Accretion (finance)
In finance, the term accretion refers to a positive change in value following a transaction; it is applied in several contexts.
When trading in bonds, accretion is the capital gain expected when a bond is bought at a discount to its par value,[1] given that it is expected to mature at par. Accretion can be thought of as the antonym of amortization: see here also, Accreting swap vs Amortising swap.
In a corporate finance context, accretion is essentially the actual value created after a particular transaction. A deal is earnings accretive if the acquirer's price-to-earnings ratio is greater than the target's price-to-earnings ratio, including the acquisition premium. Similarity, re mergers and acquisitions, accretion is referred to as the increase in a company's earnings per share on a pro forma basis following the transaction. (For example, if Company A has $1.00 earnings per share and after acquiring Company B, the combined company's earnings per share is $1.25, then the acquisition would be referred to as 25% accretive.) By contrast, a transaction is dilutive where the earnings per share decreases following the transaction. See: Accretion/dilution analysis, Diluted EPS, Dilutive security; Swap ratio.

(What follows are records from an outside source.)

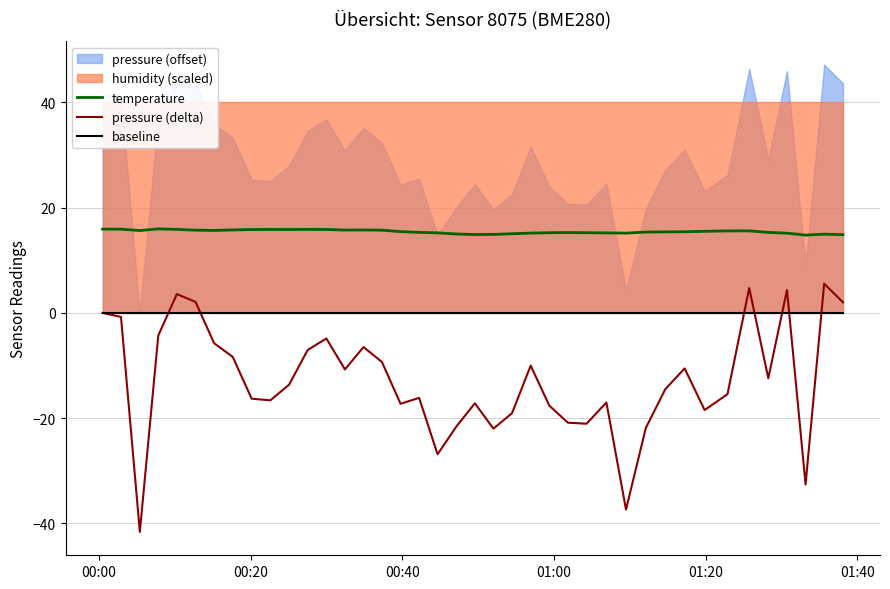

What is the minimum value for pressure (delta)?

-41.6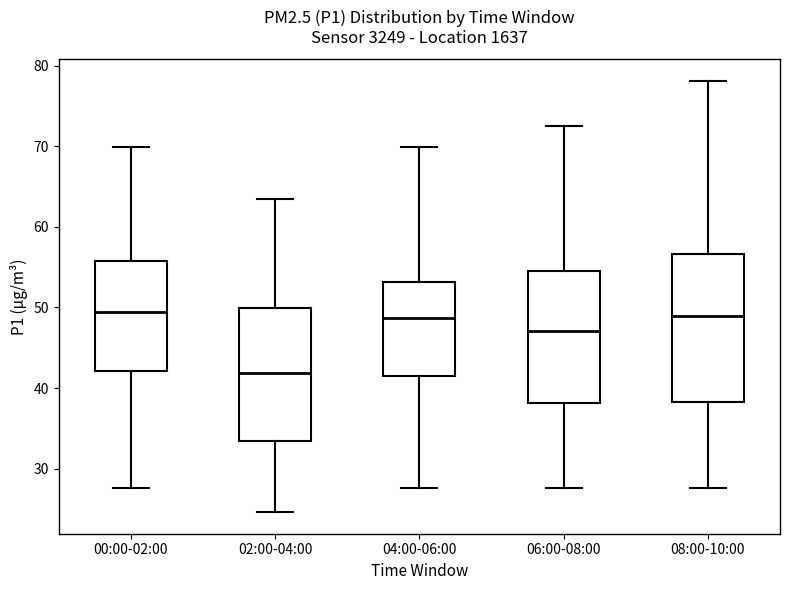

Reading left to right, read every box against the y-axis: the position of its median line, the range the box covers, and the ends of its whiskers. The values are not printed on the chart, so give them approximately, as read against the axis.

00:00-02:00: median 49, box 42 to 56, whiskers 28 to 70
02:00-04:00: median 42, box 33 to 50, whiskers 25 to 64
04:00-06:00: median 49, box 42 to 53, whiskers 28 to 70
06:00-08:00: median 47, box 38 to 55, whiskers 28 to 73
08:00-10:00: median 49, box 38 to 57, whiskers 28 to 78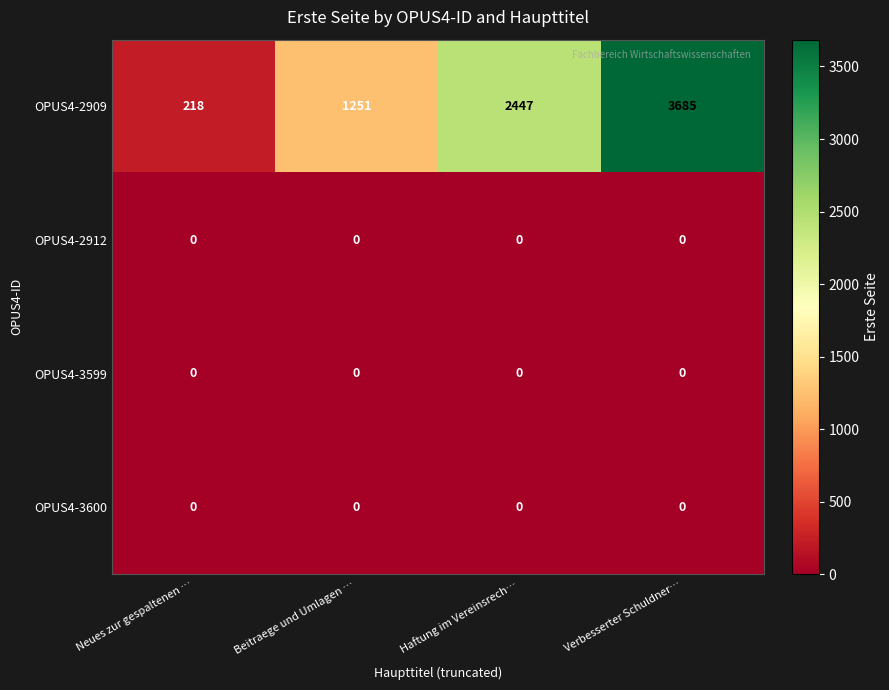

Count the number of data series in this chart.

4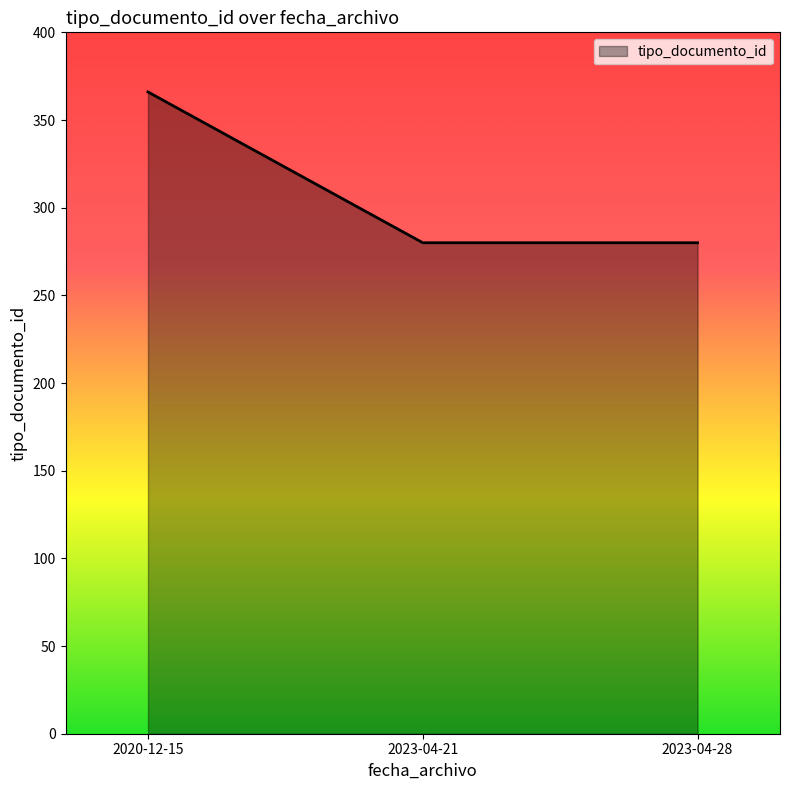

What is the sum of all values?

926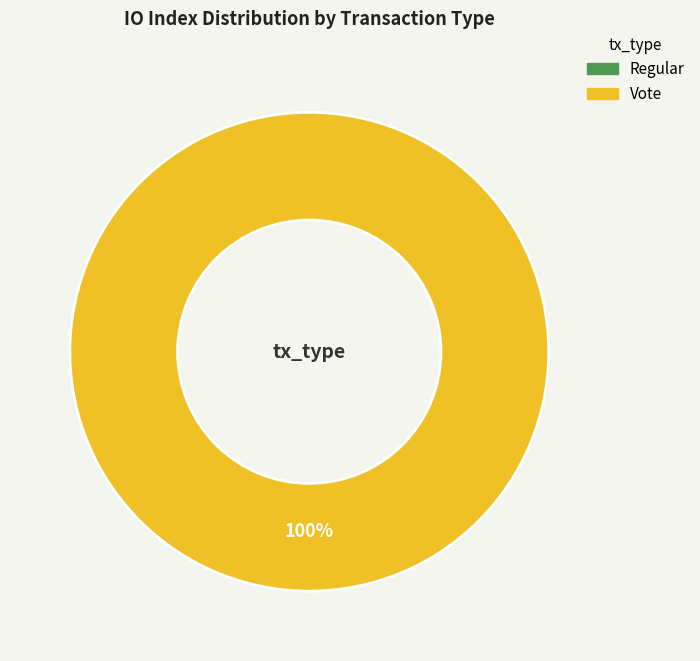

Which slice represents more than half of the pie?

Vote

In accounting, an accretion expense is created when updating the present value of an instrument. (For example, if you originally recognize the present value of a liability at $650, which has a future value of $1000, every year you must increase the PV of the liability as it comes closer to its FV. If the above liability, for example an asset retirement obligation, had a discount rate of 10%, accretion expense in Yr.1 would be $65 and the PV of the liability at the end of Yr.1 would be $715.) Since the statement dates will not necessarily coincide with the anniversary dates of these commitments, the expense is prorated.